Part I. Discovering clusters in weather dataset

K-means with default parameters

Get to the Weka Explorer environment and load the training file weather.arff  using the Preprocess mode. Get to the Cluster mode (by clicking on the Cluster tab) and select a clustering algorithm, for example SimpleKMeans. Then click on Start and you get the clustering result in the output window. The actual clustering for this algorithm is shown as one instance for each cluster representing the cluster centroid.

 

Figure 1. Default Clustering


Normalization

You can normalize all numeric values to the interval 0-1, by applying Filters -> unsupervised -> normalize

 

Figure 2. Normalizing numeric values

Evaluation

The way Weka evaluates the clustering depends on the cluster mode you select. Different evaluation modes are available (as buttons in the Cluster mode panel):

  1. Use training set (default). After generating the clustering Weka classifies the training instances into clusters according to the cluster representation and computes the percentage of instances falling in each cluster. For example, the above clustering produced by k-means shows 43% (6 instances) in cluster 0 and 57% (8 instances) in cluster 1.
  2. In Supplied test set or Percentage split Weka can evaluate clusterings on separate test data.
  3. Classes to clusters evaluation. In this mode Weka first ignores the class attribute and generates the clustering. Then during the test phase it assigns classes to the clusters, based on the majority value of the class attribute within each cluster. Then it computes the classification error, based on this assignment and also shows the corresponding confusion matrix. An example of this for k-means is shown below.

Figure 3. Weather clusters

Hierarchical clustering

You can try a familiar agglomerative hierarchical clustering algorithm in weka, by choosing Hierarchical clusterer in Cluster tab. However it is hard to interpret the output of this algorithm. The better output is produced by Cobweb hierarchical clustering algorithm.

Cobweb

Cobweb generates hierarchical clustering, where clusters are described probabilistically. Below is an example clustering of the weather data. The class attribute (play) is ignored (using the ignore attributes panel – see how) in order to allow later classes to clusters evaluation. Doing this automatically through the "Classes to clusters" option does not make much sense for hierarchical clustering, because of the large number of clusters. Sometimes we need to evaluate particular clusters or levels in the clustering hierarchy. We shall discuss here an approach to this.

Let us first see how Weka represents the Cobweb clusters. Below is a copy of the output window, showing the structure of the clustering tree.

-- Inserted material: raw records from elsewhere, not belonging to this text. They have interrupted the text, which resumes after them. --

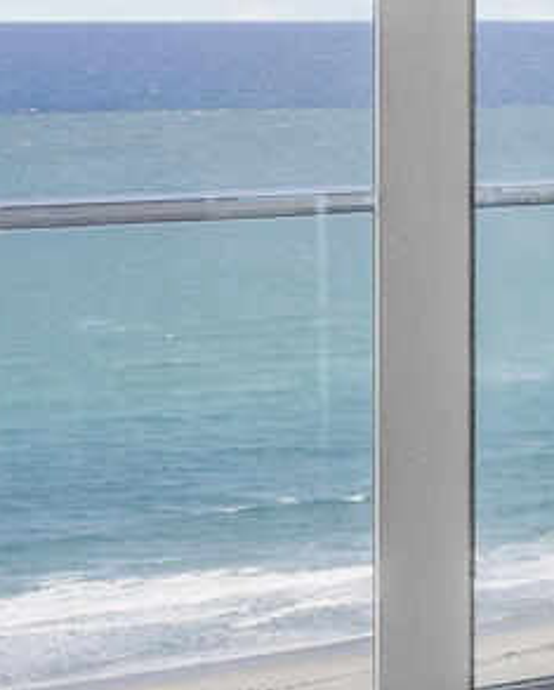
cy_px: -1
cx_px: 2204
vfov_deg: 16.8
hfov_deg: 8.1
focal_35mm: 112
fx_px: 2292
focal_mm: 14
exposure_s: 1/20
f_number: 8
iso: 64
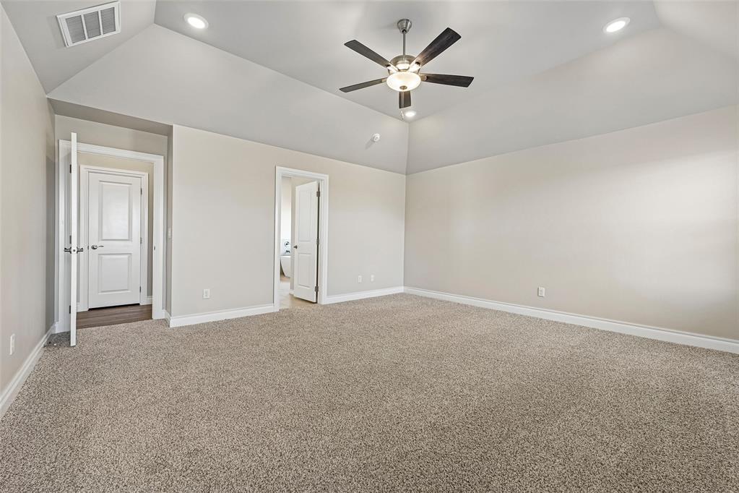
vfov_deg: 81.2
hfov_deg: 104.3
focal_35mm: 14
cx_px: 370
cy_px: 246
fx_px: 287
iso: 400
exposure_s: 1/25
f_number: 8
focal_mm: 14
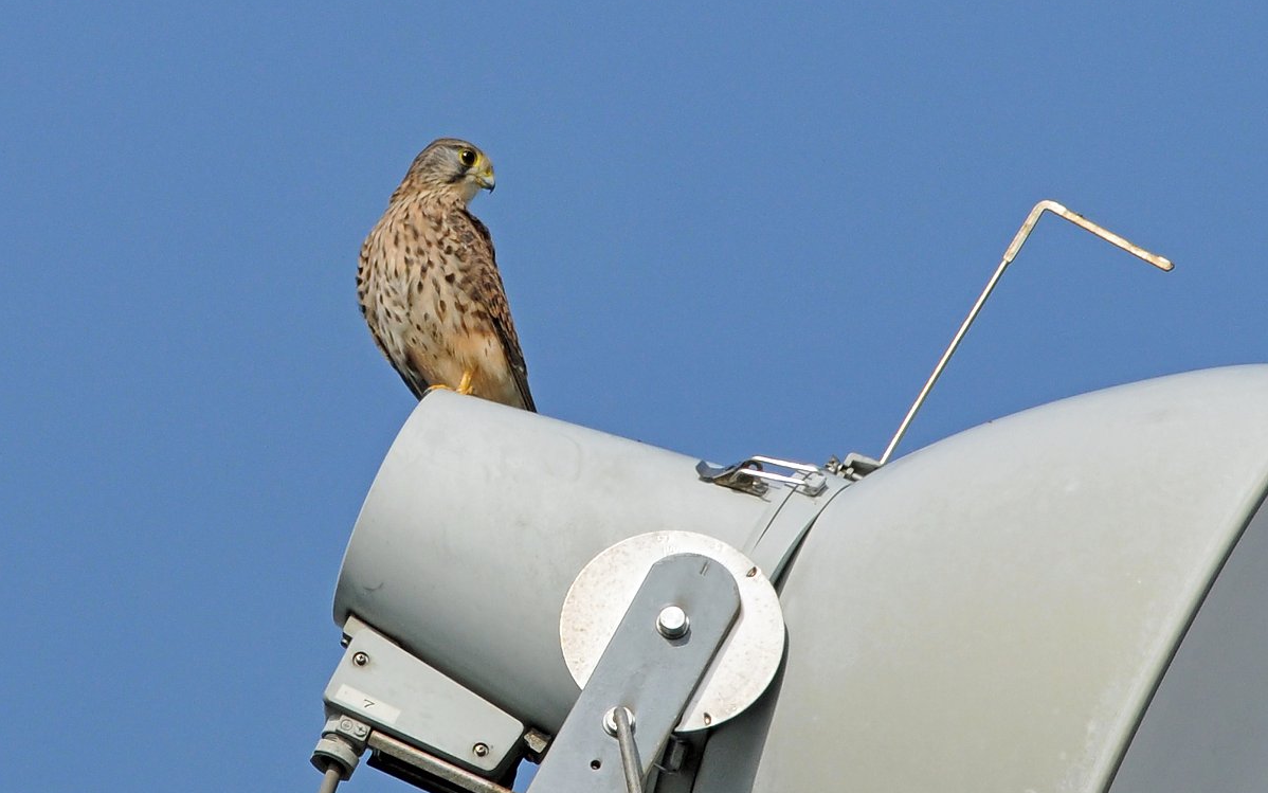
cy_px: 376
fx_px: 37014
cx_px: 634
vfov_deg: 1.2
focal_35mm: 1071
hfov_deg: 2.0
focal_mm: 700
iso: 200
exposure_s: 1/1250
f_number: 5.6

Figure 4. Cobweb weather clusters

To evaluate the Cobweb clustering using the classes to clusters  approach we need to know the class values of the instances, belonging to the clusters. We can get this information from Weka in the following way: After Weka finishes (with the class attribute ignored), right click on the last line in the result list window. Then choose Visualize cluster assignments - you get the Weka cluster visualize window. Click on Save and choose a file name (*.arff). Weka saves the cluster assignments in an ARFF file. Below is shown the file corresponding to the above Cobweb clustering.

 

WeatherHierClusters.arff

 

To represent the cluster assignments Weka adds a new attribute Cluster and includes its corresponding values at the end of each data line. Note that all other attributes are shown, including the ignored ones (play, in this case). Also, only the leaf clusters are shown.

Now, to compute the classes to clusters error in, say, cluster 4 we look at the corresponding data rows in the ARFF file and get the distribution of the class variable: {no, no, yes}. This means that the majority class is no and the error is 1/3.

If we want to compute the error not only for leaf clusters, we need to look at the clustering structure (the Visualize tree option helps here) and determine how the leaf clusters are combined in other clusters at higher levels of the hierarchy. For example, at the top level we have two clusters - 1 and 6.  For cluster 1 we need its subclusters - 2, 3, 4, and 5. Summing up the class values we get 9 yes's and 2 no's. Finally, the majority in cluster 1 is yes and the error (for cluster 1) is 2/11.